The PRA has written to the Chancellor urging him to not just freeze, but cut fuel duty by 5ppl in the Autumn Budget on November 22.
Since the beginning of October, the Platts wholesale cost of petrol has risen by more than 6ppl. This has resulted from the price of Brent Crude oil recovering to more than $60 per barrel, while at the same time sterling has weakened against US dollar.
Over the same period Experian Catalist research shows average pump prices across the UK have dropped by 1ppl indicating that there is as much as 7ppl gap that needs to be bridged between now and Christmas.
PRA chairman Brian Madderson commented: “Following yesterday’s interest rate increase by the Bank of England, consumers will now be caught with higher living costs which can only mean a reduction in household expenditure. This spells real trouble for the economy going forward.”

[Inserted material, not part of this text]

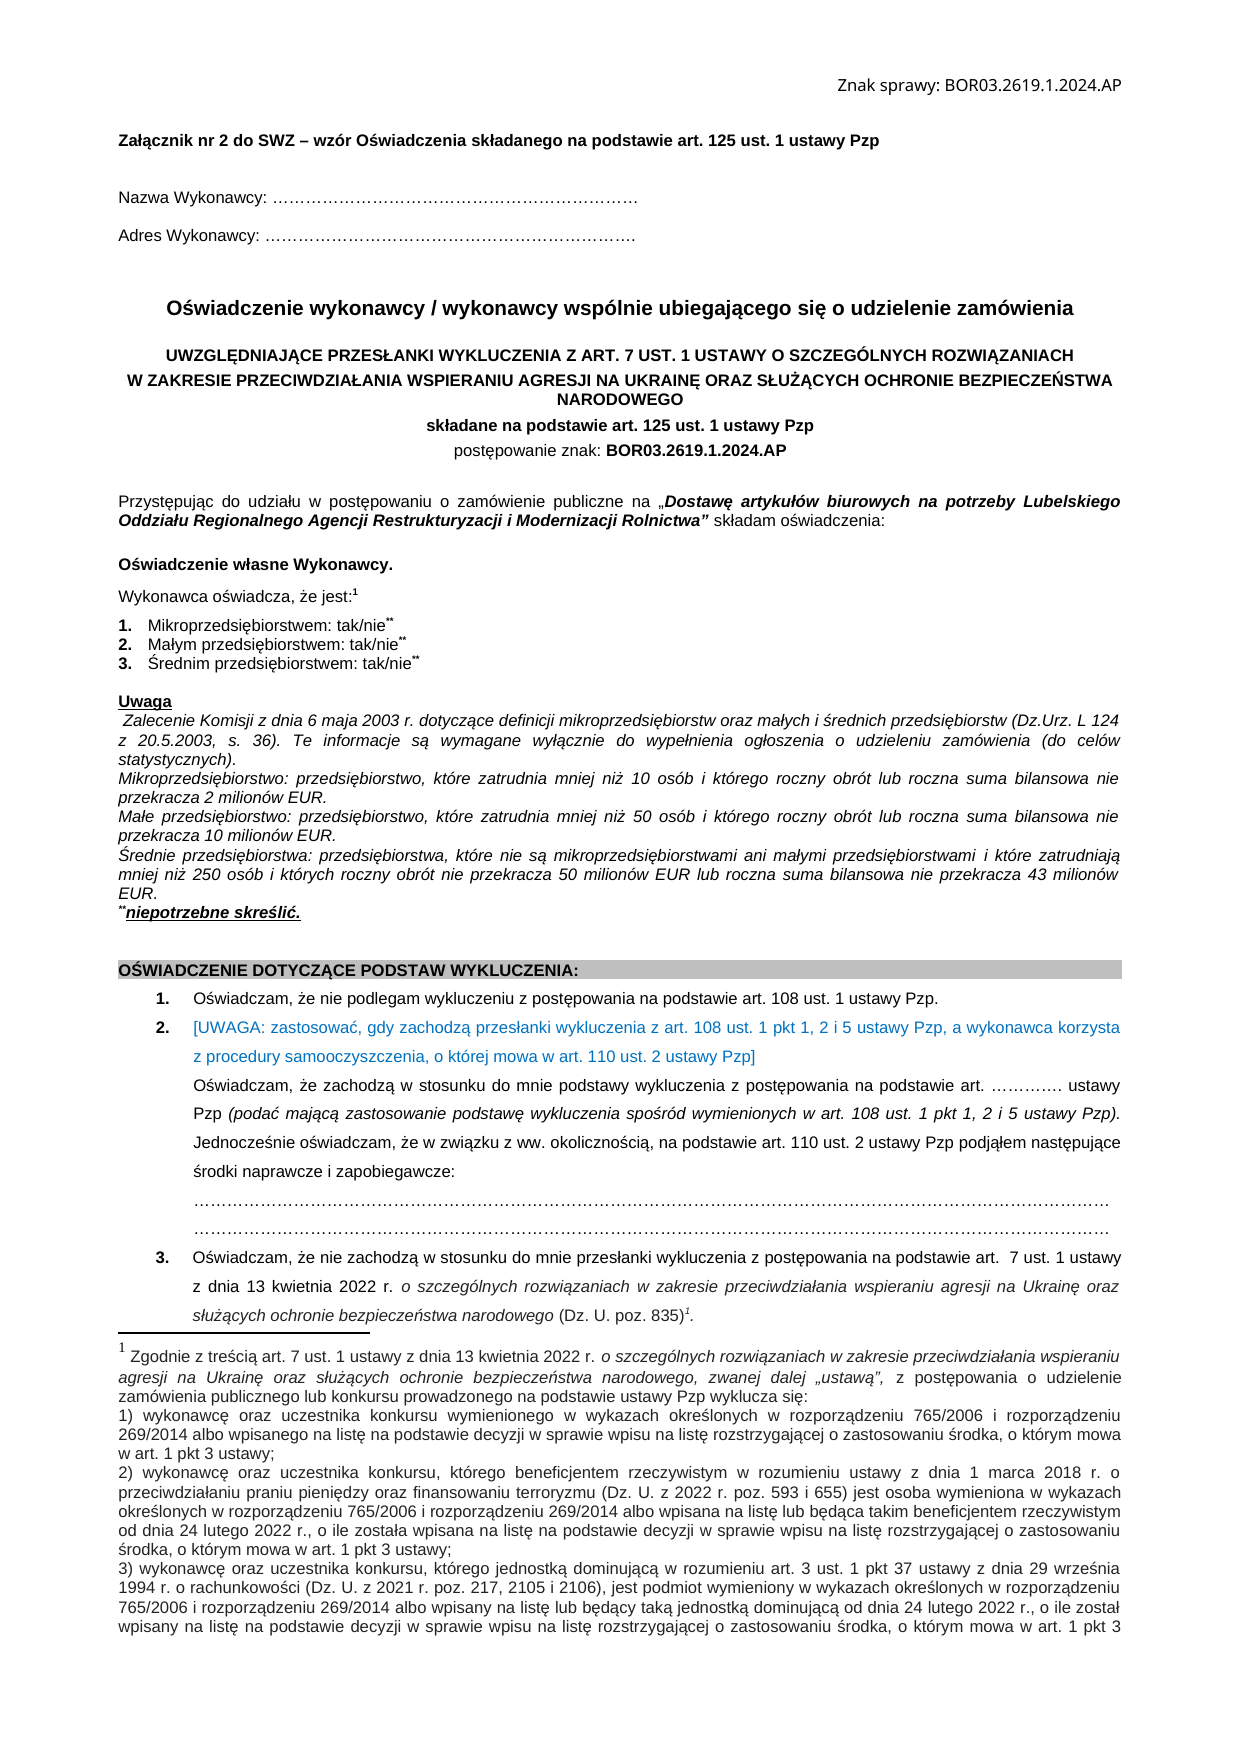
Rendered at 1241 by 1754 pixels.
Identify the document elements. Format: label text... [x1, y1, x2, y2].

text Nazwa Wykonawcy: ………………………………………………………… [118, 188, 1122, 207]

The PRA points out in the letter that the Treasury has a financial model, launched in 2014, that concludes fuel duty cuts ultimately increase tax revenue by stimulating other parts of the economy. At a recent meeting between PRA and senior officials of the Treasury and Revenue & Customs, their model was confirmed as still being valid.
“The 5ppl duty cut would be a bold but vitally important concession by the Chancellor if he has any desires to see the UK economy hold fast as we head into 2018, particularly against the backdrop of uncertain Brexit negotiations. This is a must do action,” concluded Madderson.